But it's Christmas time that I love the most. I wait like a child all year long for that sense of wonderment to return as I prepare for a month long celebration. If I'm lucky I will see snow fall on Christmas Eve and feel the crunch of the flakes under my boots. I will take my sister on a tour of the holiday lights twinkling around the city while we listen to Christmas songs on the radio. Later we will return to my house for hot chocolate and a holiday movie. December brings with it a chance to make new holiday memories while still allowing me to reconnect with the traditions of Christmases past. But there is a new tradition that I have started this holiday season...one that will hopefully bring me comfort and joy for many years to come.
After many years of silence, I have returned to writing. Now, more than ever, the words of stories yet to be written call to me...urging me to get it all down on paper before I forget. But it also makes me wonder sometimes if I'm ready for the challenge. My heart tells me to write for children and young adults. My mind says it is a very demanding task to create something in today's world that will stand the test of industry critics and today's readers. Yeah, I could slap something together and probably find some online "publisher" to put my story out there. But I'm a perfectionist and I expect more from myself than that. And so there are moments since I have started writing again when I think to myself, "Can I learn what it takes to be not only a good writer, but a GREAT one? Will I be able to write something one day that will bring a smile to a child's face, comfort a fear, or encourage a dream?"
I was listening to the radio the other day, enjoying the latest round of Christmas tunes, when a song by Josh Groban started playing. "If You Just Believe" was originally intended to remind children...and adults...that the magic of Christmas is very real if one is willing to just believe in the possibility that such a thing can exist. But when I heard him sing that chorus, it flashed in my mind that those words can ring just as true for a writer like myself. I like to believe that I have a talent that can be cultivated in order for me to create stories that others may enjoy one day. Now I just need to believe that this talent, if I work hard at sharpening it, will be the foundation by which I become that GREAT writer I would like to be someday!
So my new tradition this holiday season is to lay aside any self-doubt in my writing ability, especially at Christmas time, and let the wonderment of the season spill over into my stories.

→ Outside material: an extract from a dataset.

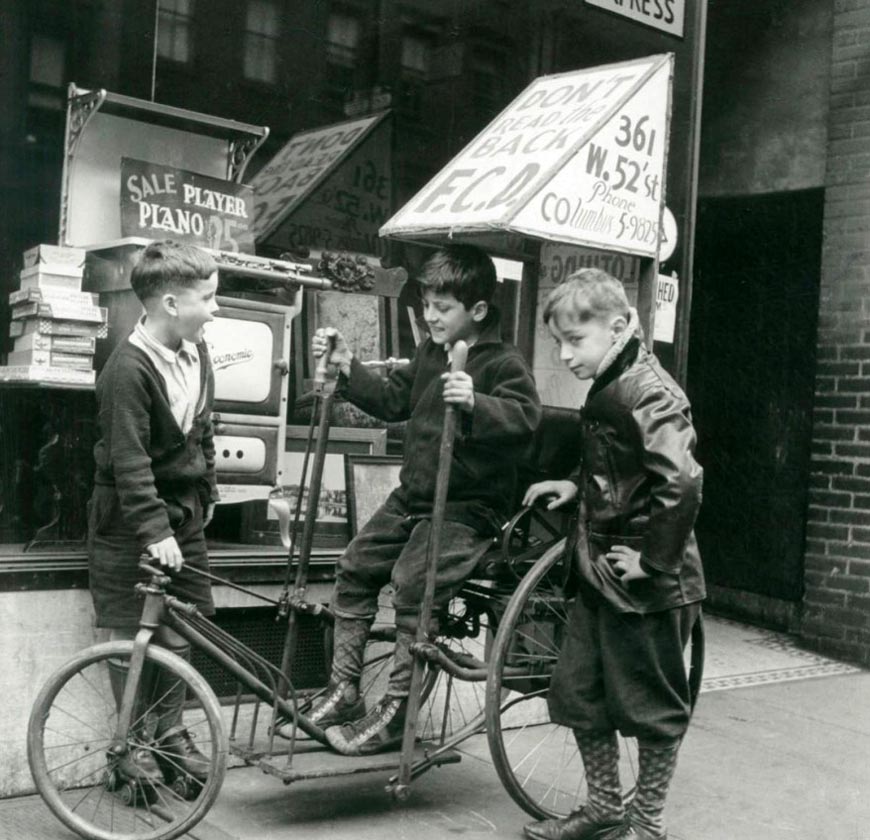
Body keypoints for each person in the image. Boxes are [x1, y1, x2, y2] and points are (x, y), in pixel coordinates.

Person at [297, 243, 542, 756]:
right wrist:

I will sift through my PB ideas like a child rattling a Christmas gift, trying to determine what is inside, and choose the brightest ones from the group to work on. I will write, rework, revise and polish each nugget until it outshines any bauble on my tree and then I will BELIEVE that there is a home out there in the great big world for my creation. What a wonderful tradition that can be enjoyed all year long!
What will YOU believe in today? What new writing traditions will you create for yourselves this holiday season?